Give back every record exactly, images excluded.

==============================

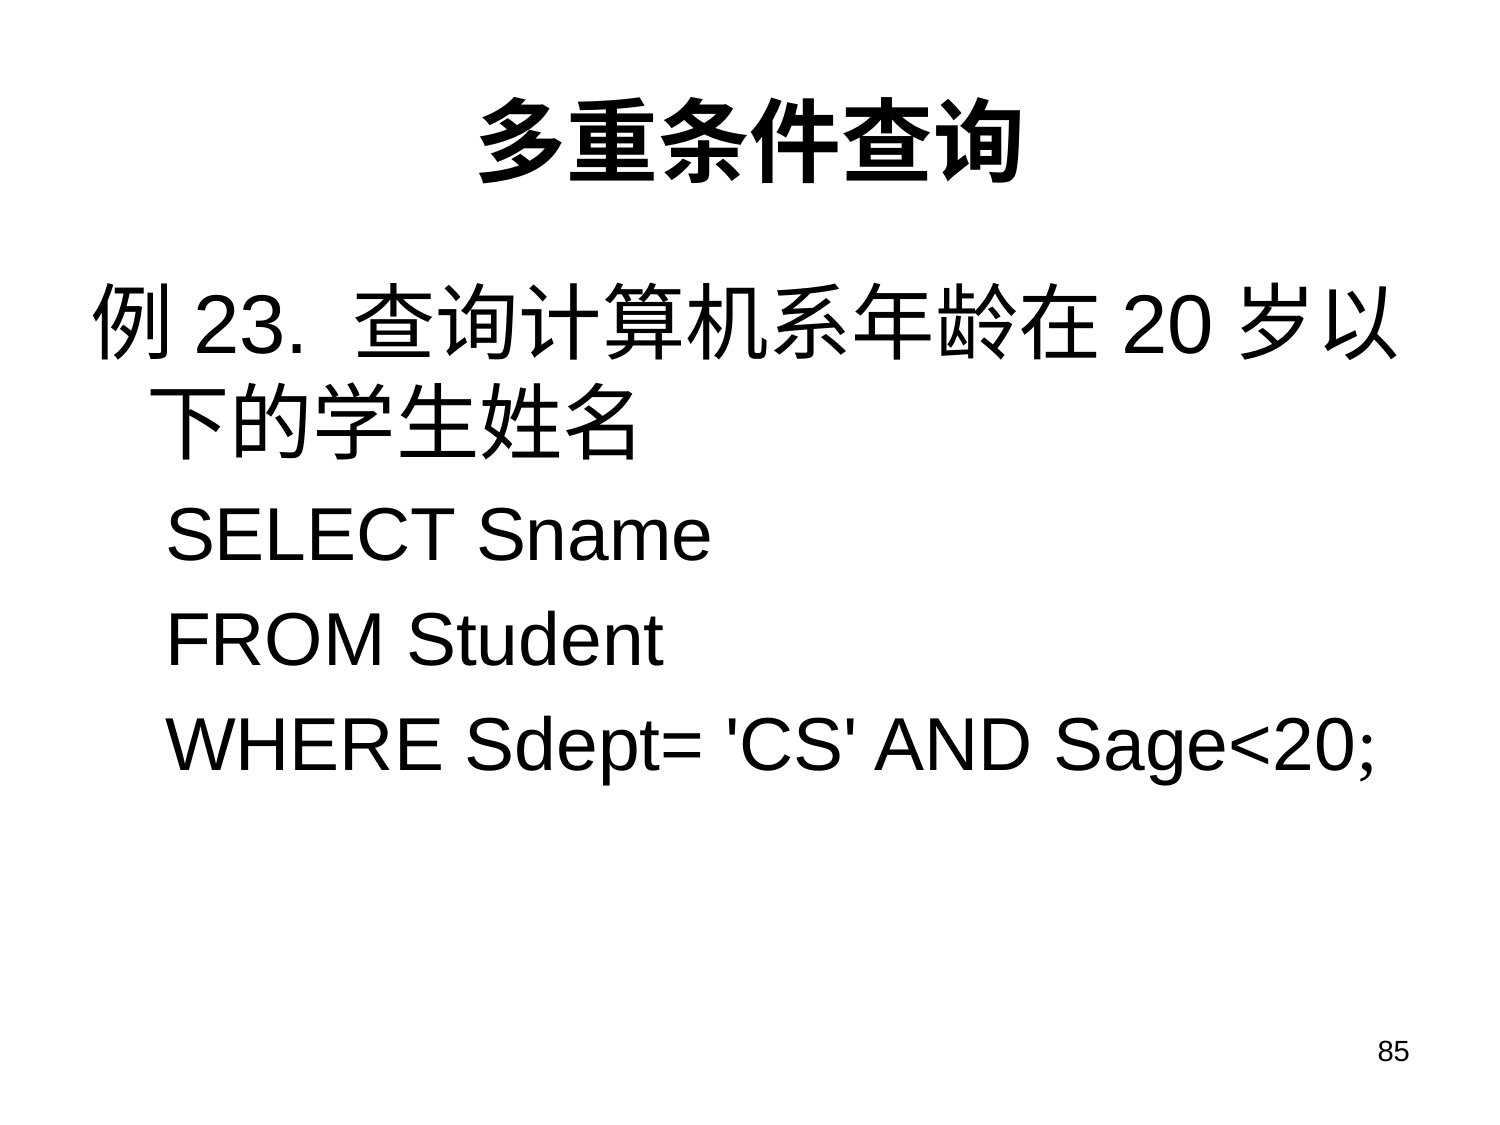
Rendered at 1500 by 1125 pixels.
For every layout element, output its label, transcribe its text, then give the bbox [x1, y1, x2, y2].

slide_number 85 [1074, 1024, 1426, 1103]
list 例23. 查询计算机系年龄在20岁以下的学生姓名 SELECT Sname FROM Student WHERE Sdept= 'CS' AND Sage<20; [75, 262, 1425, 950]
title 多重条件查询 [75, 45, 1425, 233]
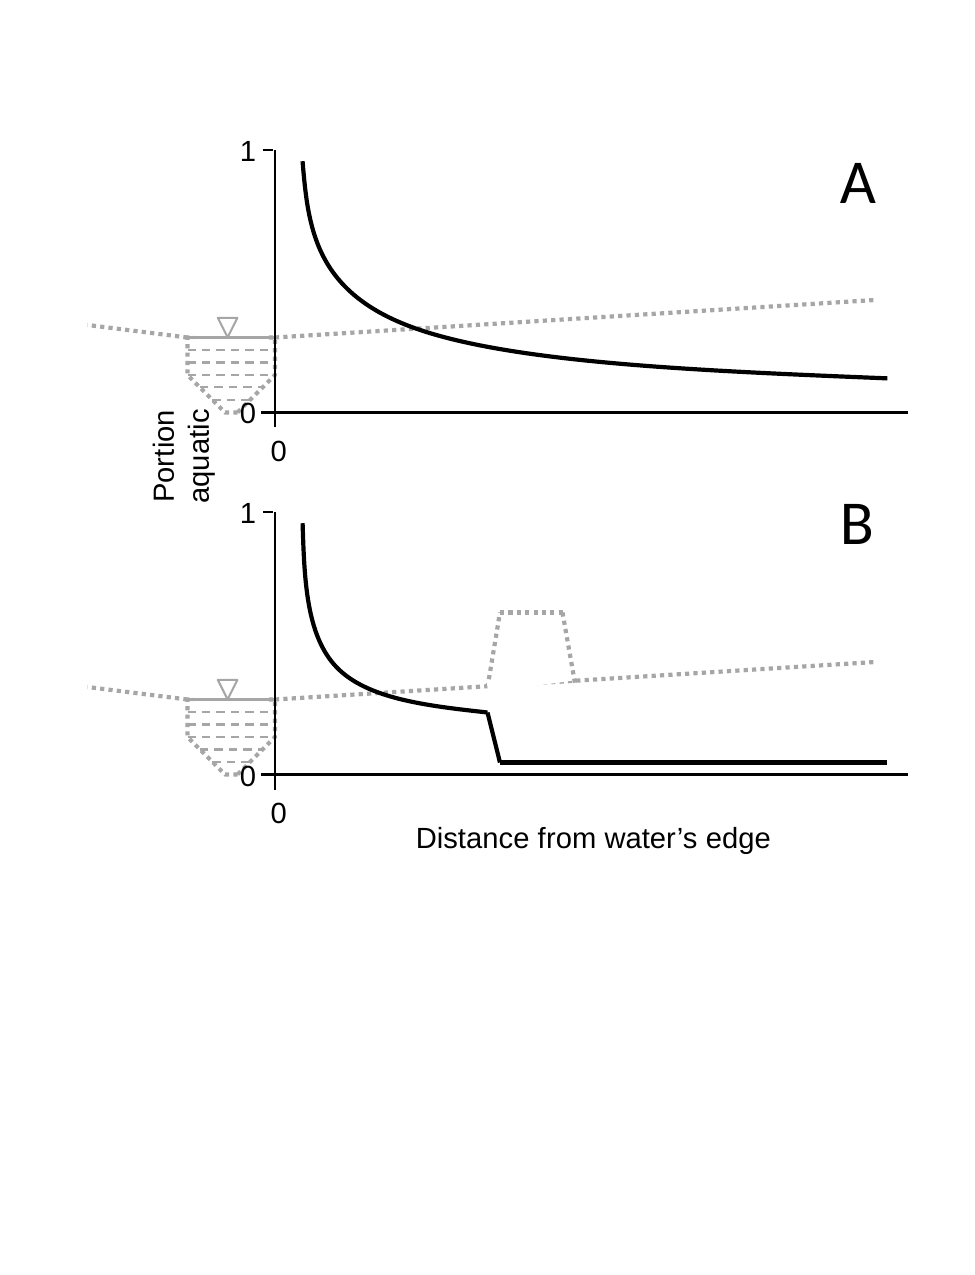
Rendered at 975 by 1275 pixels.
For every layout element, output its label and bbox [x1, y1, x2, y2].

text_box [87, 124, 908, 864]
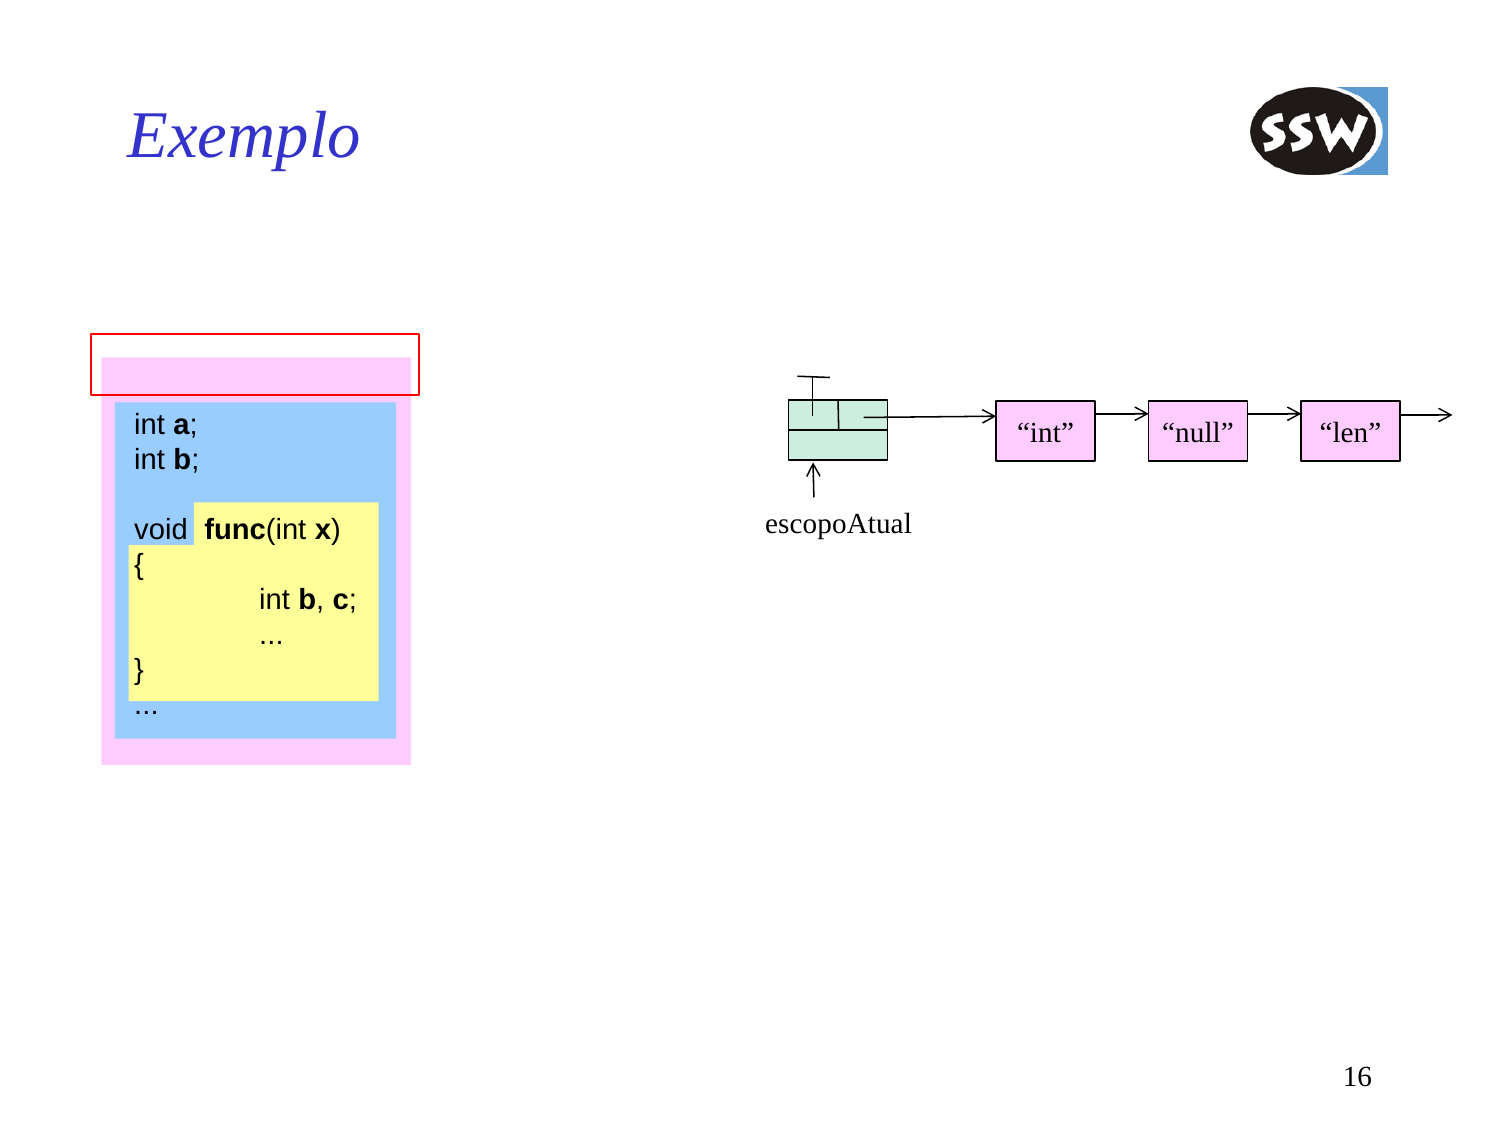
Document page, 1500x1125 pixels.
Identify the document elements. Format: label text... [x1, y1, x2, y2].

text_box “int” [996, 401, 1095, 462]
text_box int a; int b; void func(int x) { int b, c; ... } ... [119, 395, 392, 728]
title Exemplo [112, 74, 1238, 188]
text_box “len” [1301, 401, 1400, 462]
slide_number 16 [1074, 1049, 1388, 1101]
text_box “null” [1148, 401, 1248, 462]
text_box [114, 402, 397, 739]
text_box [91, 333, 419, 395]
picture [1250, 87, 1388, 175]
text_box escopoAtual [750, 497, 928, 548]
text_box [788, 399, 888, 461]
text_box [101, 395, 412, 765]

==============================

▸ Answer box
Rendered at 1500 by 1125 pixels.
For every layout element, output its label, transcribe its text, then give the bbox [x1, y1, x2, y2].

slide_number 85 [1074, 1024, 1426, 1103]
list 例23. 查询计算机系年龄在20岁以下的学生姓名 SELECT Sname FROM Student WHERE Sdept= 'CS' AND Sage<20; [75, 262, 1425, 950]
title 多重条件查询 [75, 45, 1425, 233]
Rendered at 975 by 1275 pixels.
For every layout element, output its label and bbox [x1, y1, x2, y2].

text_box [87, 124, 908, 864]
Document page, 1500x1125 pixels.
Identify the document elements. Format: label text... [x1, y1, x2, y2].

text_box “int” [996, 401, 1095, 462]
text_box int a; int b; void func(int x) { int b, c; ... } ... [119, 395, 392, 728]
title Exemplo [112, 74, 1238, 188]
text_box “len” [1301, 401, 1400, 462]
slide_number 16 [1074, 1049, 1388, 1101]
text_box “null” [1148, 401, 1248, 462]
text_box [114, 402, 397, 739]
text_box [91, 333, 419, 395]
picture [1250, 87, 1388, 175]
text_box escopoAtual [750, 497, 928, 548]
text_box [788, 399, 888, 461]
text_box [101, 395, 412, 765]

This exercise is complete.